What to produce:
Transcribe the lines below word for word, omitting the pictures.

Figure understanding tasks
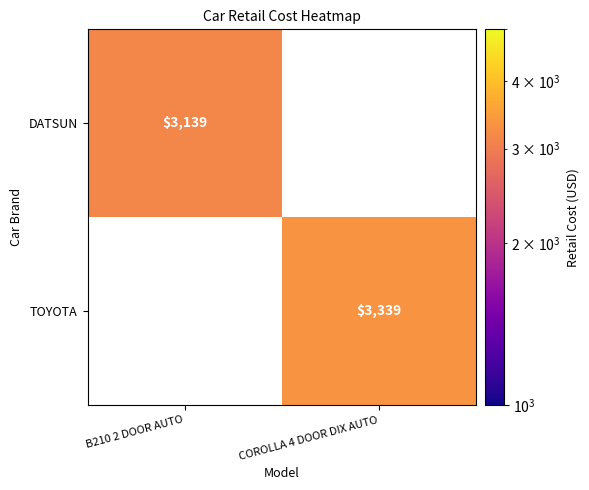

The TOYOTA series shows 2221 at COROLLA 4 DOOR DIX AUTO. True or false?

False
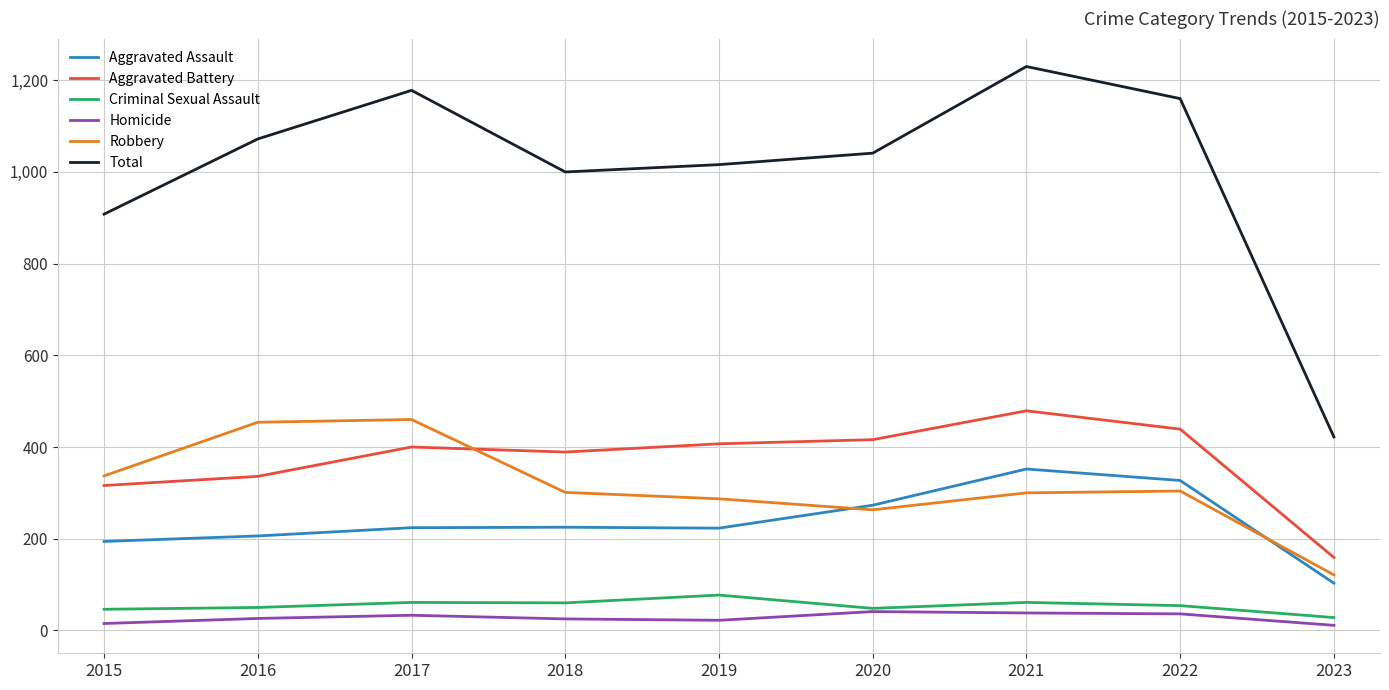

At 2019, list the series in order from largest to smallest.

Total, Aggravated Battery, Robbery, Aggravated Assault, Criminal Sexual Assault, Homicide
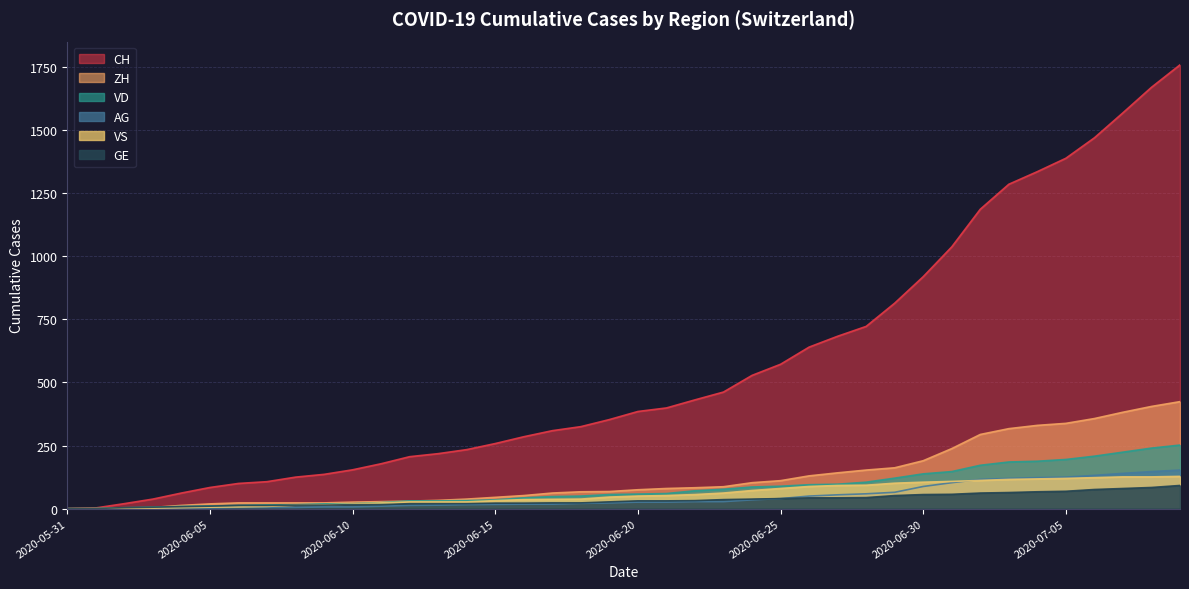

What is the label of the 33rd point from the left?

2020-07-02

The answer:
The TOYOTA series shows 2221 at COROLLA 4 DOOR DIX AUTO. True or false?

False

At 2019, list the series in order from largest to smallest.

Total, Aggravated Battery, Robbery, Aggravated Assault, Criminal Sexual Assault, Homicide

What is the label of the 33rd point from the left?

2020-07-02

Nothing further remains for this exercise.